▶ **Reading text**:
=======
Ingredients for Puppy Raising

by Anne Garretson, Puppy Raiser for BluePath Radio

Binge-watching the Food Network show, Chopped on a lazy afternoon is an eye opener. Raising a puppy in the throws of a pandemic is like making a gourmet meal from a mishmash of ingredients before time’s up. The early months of a puppy’s life can make or break their confidence. At 4 months old Radio is an even keeled pup who can turn either way. How do I steer this little guy in the right direction under COVID-19 lock- down? It’s not just the puppy who’s the unique puzzle to figure out. The world around me has changed.

The emcee inside my head tells me to open the basket and see what’s inside. I must build this puppy’s confidence with: objects on hand at home, erratic spring weather and my car. The basket is missing all my go-to staples that build the foundation for a confident, well-mannered service dog. No inviting friends over to practice polite greetings with this bundle of happiness. No getting used to the noise of heavy traffic. No walking beside a shopping cart inside a busy store. No obedience classes for controlled dog distractions. No restaurants to lay quietly under the table. No climbing and sliding on playground equipment. All these staples will get folded in later. Fortunately, there are other ingredients in the metaphoric pantry. I grab the puppy raiser manual, the list of commands Radio needs to learn, a hearty measure of humor and a big bottle of creative juices. I set this mishmash of ingredients on a bench comprised of weeks-long unscheduled time before an audience of my pet dogs. Am I ready to put together this gourmet meal, named Radio? Time starts now.

First course, we’re stuck at home without a schedule. Puppies do well with routine. Humans like to shake it up. By the end of week 1 we’re both floundering. I need to give our days the right amount of structure to nurture his development and the right amount of variety to keep me from losing my mind. My solution is a bowl full of little slips of paper with one command or skill written on each. Pulling a slip out of the bowl for a training exercise gives me the variety I need. For Radio the routine is nap, get busy, training exercise, playtime, get busy, repeat. I pull ‘go under’ and use my desk for him to learn to disappear in the tight space at my feet. I pull ‘under footings’ and lay bubble wrap and a flattened cardboard box on the floor in the hallway.

For the main dish we will stretch our legs and get some fresh air. But the weather can’t seem to decide between winter and spring. One day it’s sunny and warm, the next it’s snowing. We practice loose leash walks up and down the street. On the cold, wet days we might only walk to the mailbox. Still, every trip away from the house includes practicing a calm walk back to the door and inside where he’s eager for playtime with the big dogs. On nice days I do yard work and leave him safely confined in sight on the deck. Radio is a snuggly pup. In his fantasy world he would be beside me 24/7. In the real world he’ll need to be comfortable left alone for short times. So even his time on the deck apart from me has a purpose. The big dogs are excellent role models. They teach him the fine arts of quietly watching squirrels and sun bathing, interlaced with games of tag.
=======
▶ **Recorded data**:
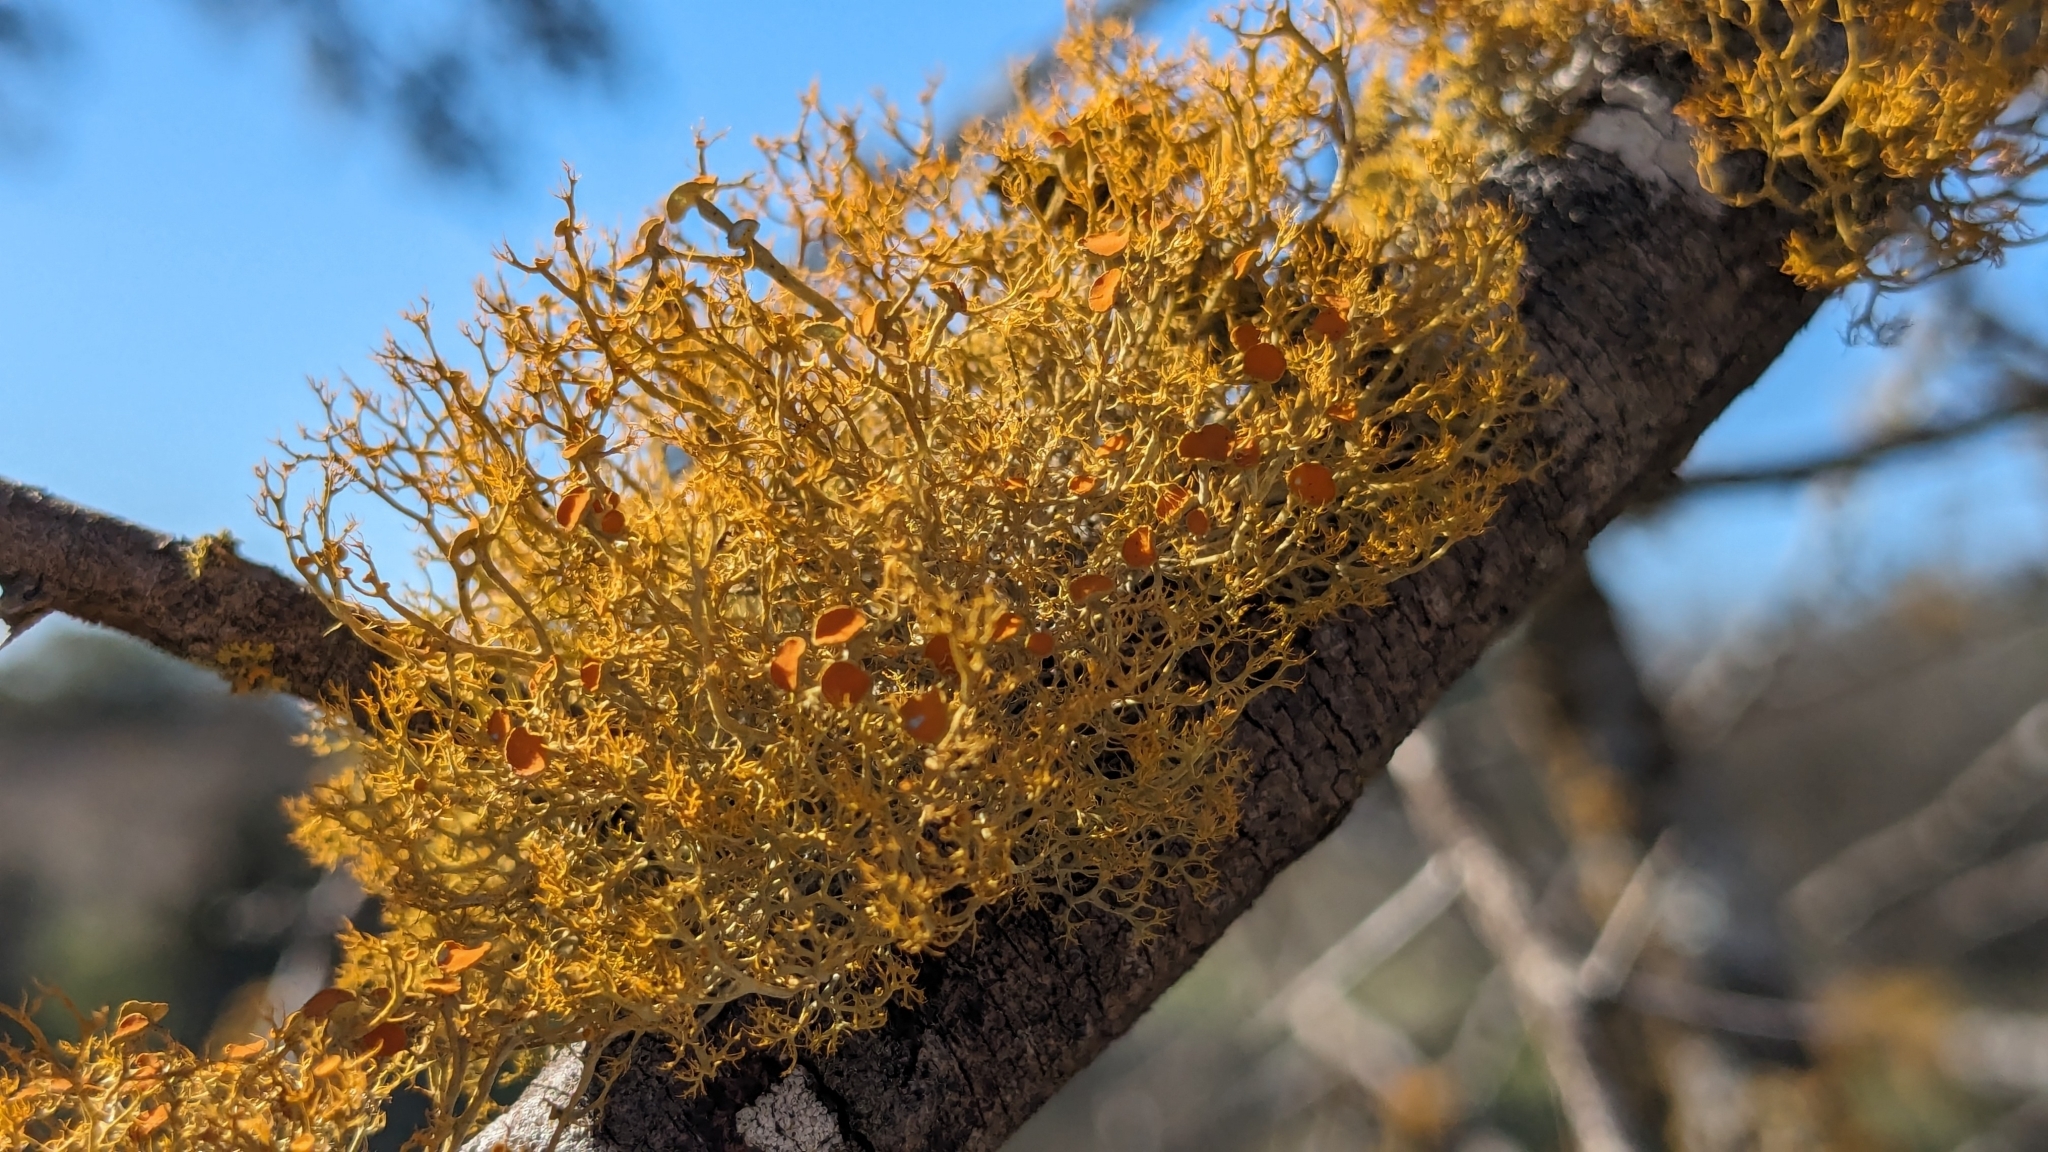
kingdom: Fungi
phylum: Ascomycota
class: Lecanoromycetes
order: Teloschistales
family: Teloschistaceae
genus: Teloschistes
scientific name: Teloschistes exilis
=======
▶ **What to work on**:
1. Can you sum up the text on raising Radio in two sentences?
2. Would you write what comes next in the text on raising Radio, picking up after its last sentence?
The lines come from a separate source and have nothing to do with the text on raising Radio.

▶ **Results in order**:
1. Under COVID-19 lockdown, the four-month-old puppy Radio has to gain confidence without the usual staples such as visitors, traffic, stores, obedience classes, restaurants and playgrounds, so the raiser works with objects at home, the unsettled spring weather and the car. A bowl of slips naming commands adds variety to Radio's routine, while short walks, time on the deck apart from the raiser and the big dogs as role models round out his training.

2.
And what to do for dessert? Physical distancing is a must. But darn it, I really can’t skip over Radio gaining confidence and learning good manners out in public. It’s been 3 weeks and we have unknown multiple weeks to go. The car. I take Radio for a ride to the store where we stand at my tailgate. I want him to hear new sounds, practice simple commands in a new setting and let him watch parking lot activities. His leash is long enough to offer puppy therapy to stressed-out store workers who come out to gather shopping carts. I stay back at the far end of the leash and give Radio permission to go say hi. He wiggles at their feet, giving them some comic relief and his greeting ends with a perfect recall back to me. We go to the park for a walk, watch ducks on the lake and a family riding bikes in the distance. We see other people walking their dogs. I ask Radio to soak all this in, but stay focused on me amid these distractions. I see friends. We all keep walking and blow kisses from afar. We’ll stop and give each other a hug some other day.

The one thing that remains normal, despite this lock-down, is how much I cherish being a member of the BluePath family. My fellow raisers share ideas and our fabulous staff bolster us with fun challenges. We’re laughing our way through this, leaning on each other and looking forward. I like how time has slowed down to a mindful pace and how people around the world are looking out for one another. This pandemic is an opportunity to live in a different way. It might be the best puppy raising experience, ever. And I know, even with these unusual ingredients, Radio is turning out just fine.